Policy --- Regulating Platforms & Ecosystems
My recent interest in the evolution of digital platforms and ecosystems has rekindled my interest in regulation.
Existing tools in economics are unaccustomed to looking at business models, or explicitly considering how firms benefit by shaping the environment around them. That leaves an important gap in terms of their analysis of the competitive implications of, say, the growth of new tech-based giants.
The power of big tech firms does not come from their tech prowess alone; it comes from their ability to change industries.
Leading tech firms can impose ecosystem structures that benefit them and shape the terms of trade with powerless complementors and partners. This opens up an exciting new avenue for us to revisit how we should approach regulation and antitrust.
I believe we should focus on ecosystem failures, not only market failures.
This interest has led me to engage with the regulatory community. For instance, along with Luigi Zingales, an academic commentator in the recent BRICS competition meeting in Moscow. I’ve since been involved in the regulatory discussions in the EU, but also in the US, e.g. through the written testimony submitted to the Senate Judiciary sub-committee on Competition Policy, Antitrust and Consumer Rights on mobile App Competition in April, 2021.
I am also increasingly involved in helping bridge regulatory authorities, especially in Europe, with work that provides a more robust basis to understand the challenges in digital environments, especially given the prevalence of platforms and ecosystems.
As such, in February 2020 I co-organized a workshop on Regulating Platforms and Ecosystems along with Prof.

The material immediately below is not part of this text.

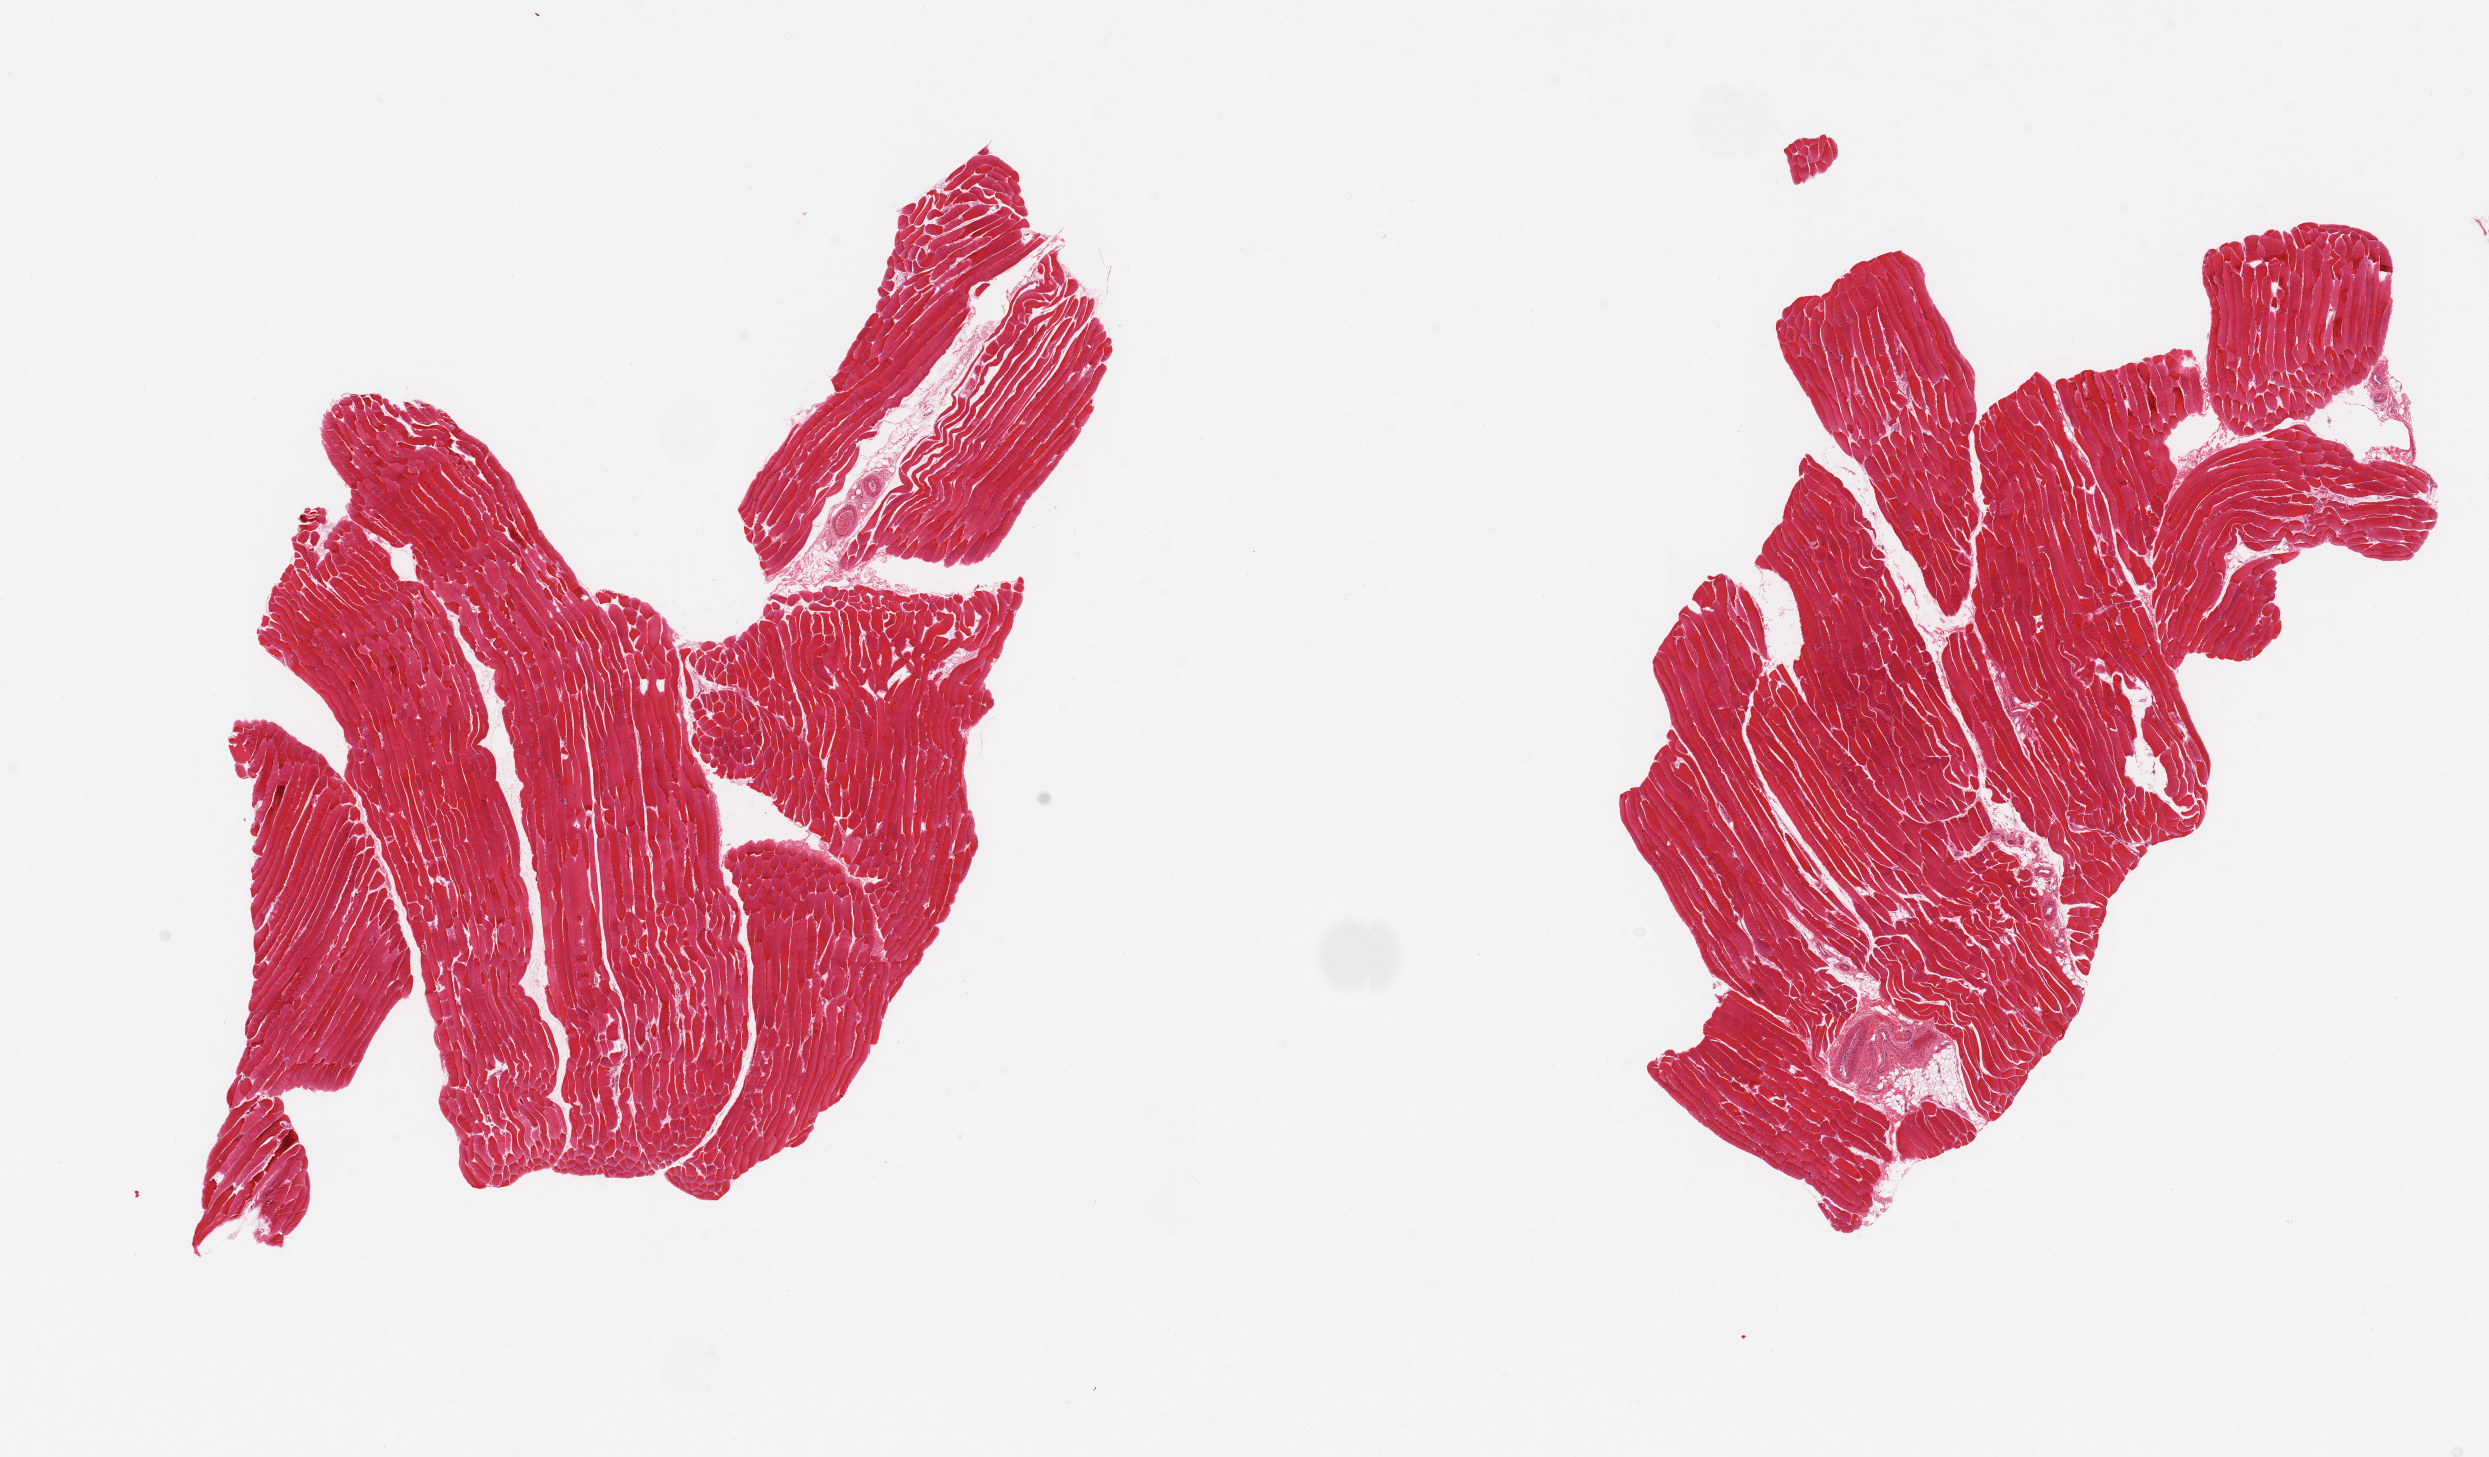
Digitized H&E-stained section — whole scanned area (about 19.7 x 11.5 mm) shown as a low-resolution overview, PAXgene-fixed, paraffin-embedded tissue, sampled site (target tissue): skeletal muscle, donor tissue sample. Male donor.
* review note (as recorded): 2 pieces; skeletal muscle with small focus of vessels/fat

Yiannis Lianos, Chair, Global Competition Law and Public Policy and Director, Centre for Law, Economics and Society of UCL, and the World Economic Forum’s Digital Initiative. We had five heads of European Competition Authorities and the Chair of the OECD Competition Group, but also customer advocate representatives, antitrust judges, and executives such as Facebook’s Director for Economic Policy, and thought leaders in the space such as Marco Iansiti, Geoff Parker and Annabelle Gawer. This well-received workshop will pave the way for significant new work, including a Special Section of the journal I co-edit, Industrial and Corporate Change, with leading contributors on this cutting-edge topic.
Yiannis Lianos (President of Greece’s Competition Commission) and I have written a forthcoming ICC paper on regulating ecosystems in theory and practice, and we have collaborated on policy as well. I was a pro bono member of the Law Preparation Committee of Greece’s new Antitrust Law and am the Hellenic Competition Commission’s Chief Expert Advisor on the Digital Economy.
Finally, with Evolution Ltd, I also apply this work as it relates to particular firms and their ecosystem challenges. It’s been fascinating to work with some of the worlds’ top tech and platform firms and advisories, and bridge theory and practice. Some of this work has resulted to the White Paper I wrote with my EvolutionLtd colleagues (including a former EU Innovation Minister and McKinsey Senior Partner) on how Big Tech regulation and the EU’s Digital Markets Act will reshape the competitive and strategic context.
Ongoing work includes focusing on a fascinating context- the Artificial Intelligence ecosystem. In a recent forthcoming paper in Strategy Science, ETHZ’s Stefano Brusoni, BCG’s Francois Candelon and I explore the evolutionary dynamics of the AI ecosystem, and its implications for strategy and policy.